They came from South Bend and Evansville, Ferdinand, and Franklin. They came for a refresher on Indiana’s Open Records Law or to ask about a sticky situation on their beat, for inspiration from a St. Louis photojournalist’s images, and for tips on better use of social media.
Yes, yesterday was the Hoosier State Press Association’s annual gathering. Print news folk from one end of the state to the other convened in Indy for learning opportunities, for the lure of hardware during the awards ceremony, and for the free food.
I know these people because I am these people. I know that some of the sports reporters were up late the night before filing basketball or wrestling stories, that some editors were antsy to get back to the office after the banquet to button up Sunday’s paper or to figure out the page-one centerpiece for Monday’s.
Our paper won some awards, and that’s nice, and feels good. But for every plaque or certificate, there are dozens of stories or photos or headlines or special projects a newspaper does in a year that are also hardware-worthy. Maybe they aren't showy, but they they are important to our subscribers.

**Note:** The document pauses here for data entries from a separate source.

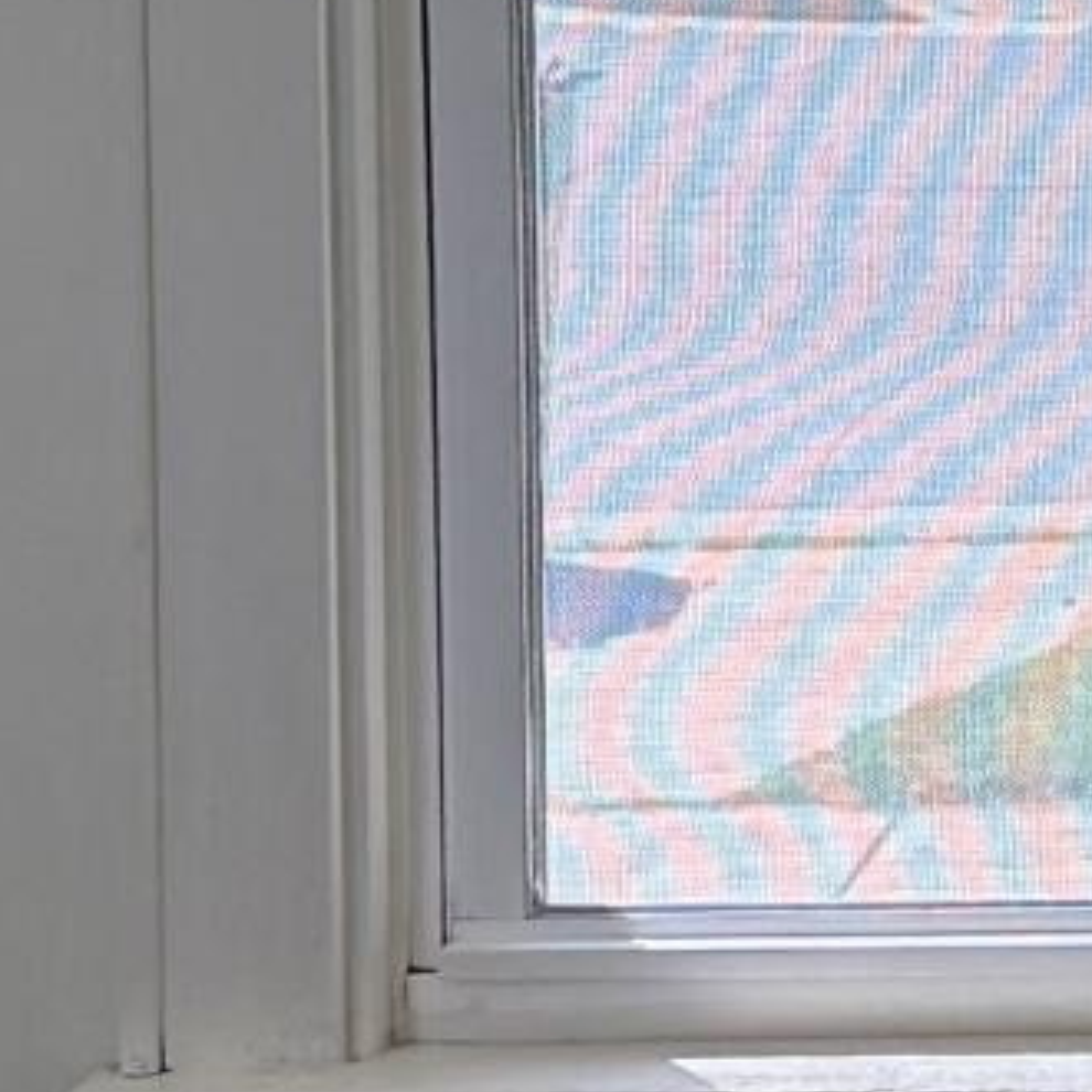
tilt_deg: -3.7
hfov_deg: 8.6
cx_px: 2177
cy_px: -457
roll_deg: +0.3
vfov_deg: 8.9
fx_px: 6888
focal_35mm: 193
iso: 100
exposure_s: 1/491
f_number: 1.78
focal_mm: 6.76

We cover our communities, attending county commission and school board meetings. We tag along with cops as they shop for needy kids. We routinely hear stories of heartbreak and of extraordinary courage. We write about drug busts and about celebrities who show up in our towns. We take obituaries and birth announcements. We knit it all together with a pen -- this crazy-quilt fabric of our communities that becomes today’s living history of a place and time.
And the next day we do it all again.
I’m always amused (among other silent reactions) by those who criticize their local newspapers. Yes, we sometimes have typos or fail to catch a headline's incorrect subject-verb agreement, or the competition from the next town got the story before we did, or we missed the fire on County Road 625 East. We hate that, yes.

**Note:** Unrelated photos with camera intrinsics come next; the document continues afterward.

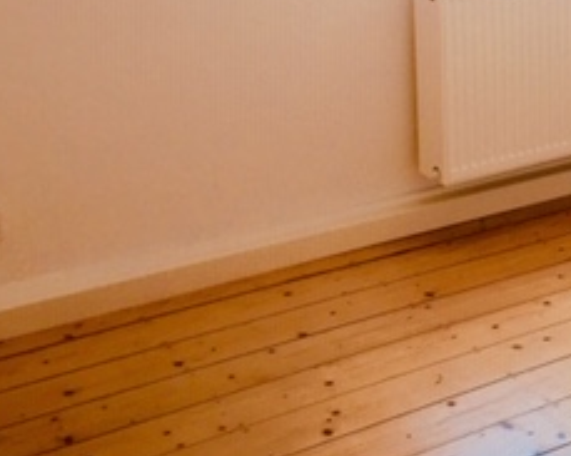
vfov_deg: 19.1
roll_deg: -0.5
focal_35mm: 79
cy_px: 45
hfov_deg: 22.6
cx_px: 646
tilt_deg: -13.2
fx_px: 1334
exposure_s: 1/50
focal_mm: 4.15
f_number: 2.2
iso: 32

What we don't say is this: try it.
Try creating a completely new product with a small band of people every day. Start with nothing but white space, then fill every inch, and do it again the next day, and the next, and the next. Do it for 176 years as our paper has. Then talk to me.
Know this: community journalists are not the national media.

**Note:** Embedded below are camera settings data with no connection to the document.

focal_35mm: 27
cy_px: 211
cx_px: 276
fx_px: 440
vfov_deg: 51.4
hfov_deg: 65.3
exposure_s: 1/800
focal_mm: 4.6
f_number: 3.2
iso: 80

Don’t confuse us with those elites. We would be fired if we did nothing but sit on a staff-filled panel and take potshots at public officials and the general public we cover, asking them into our space only to interrupt them when they speak, giving them confused, negative looks because we personally differ with their politics, and take openly editorial stances while playing the role of unbiased reporter on TV.
There have always been editorial and op-ed pages on which to speak out with a point of view. That’s the place for it. But I will say it: I am disgusted with national media and how instead of getting out there and talking to the public – people from every walk of life in this country – and listening to what the people say and reporting it – they judge and bash with what has become routine hate speech, interview the celebrity politicians and each other. They put their spin on what once was proudly considered unbiased news reporting.
I am amazed that a number of average people don't realize you get conservative views on one station and liberal ones on another. I flip channels all the time and think that I am living in two worlds from the judgmental comments on these channels. What happened to representing a variety of points of view instead of only your own personal one?
The elite beat reporters need to silence their own views and let the words of those they cover speak. They need to give voice to people who have opinions other than their own. You can’t distinguish any more at the national level between a reporter and a celebrity pundit.
I listened in shock one day as a prominent TV journalist covering the recent election mentioned that his wife was an attorney representing the interests of one of the two top presidential candidates.
I am disgusted by the panel of cronies the TV outlets traipse in as experts. The same experts every day. Whatever happens, these paid talking heads are paraded out to comment. What happened to asking regular people all over the place what they think? Or if it’s a news-commentary show, bringing in different experts from different places with different viewpoints. Try this: instead of asking a Harvard professor what she thinks, ask an Ivy Tech instructor what he thinks.
There are people outside of the D.C. beltway, New York, and California who have something to say. I don’t understand how national media gets away with how they cover this nation. Or why it’s OK for those people to be bigger shots than the newsmakers.
We who work at small- or medium-sized newspapers can be found in the 4-H cattle barns in July, clarifying a point with school officials at 10 on a Tuesday night after a school board meeting, behind bars interviewing a convicted prisoner about how a local group of citizens changed his life through a ministry.
We listen and are equally polite to the Democrat, Republican and Libertarian candidates vying for seats on the Indiana senate or county council. No eye rolling, no interrupting, no yelling. We let our readers decide who they want in the office not because of our personal opinions, but because of theirs.
One message that resonated at Saturday's conference was that of how the news media as a whole is under attack. The way to address that is to keep doing what we do. Cover our communities with depth and integrity. Work the phones, hit the pavement, talk to the folks.
Don’t confuse your local reporters with the elite national media. The elites could take a lesson from those in the flyover states who are on the ground, writing down a reader's suggested story idea in the frozen-food section of the grocery store, typing in a reader's parents' 60th wedding anniversary write-up, making another deadline, doing what we do. We know the people. We are the people.
We are freedom of speech and the press. We are your local newspaper.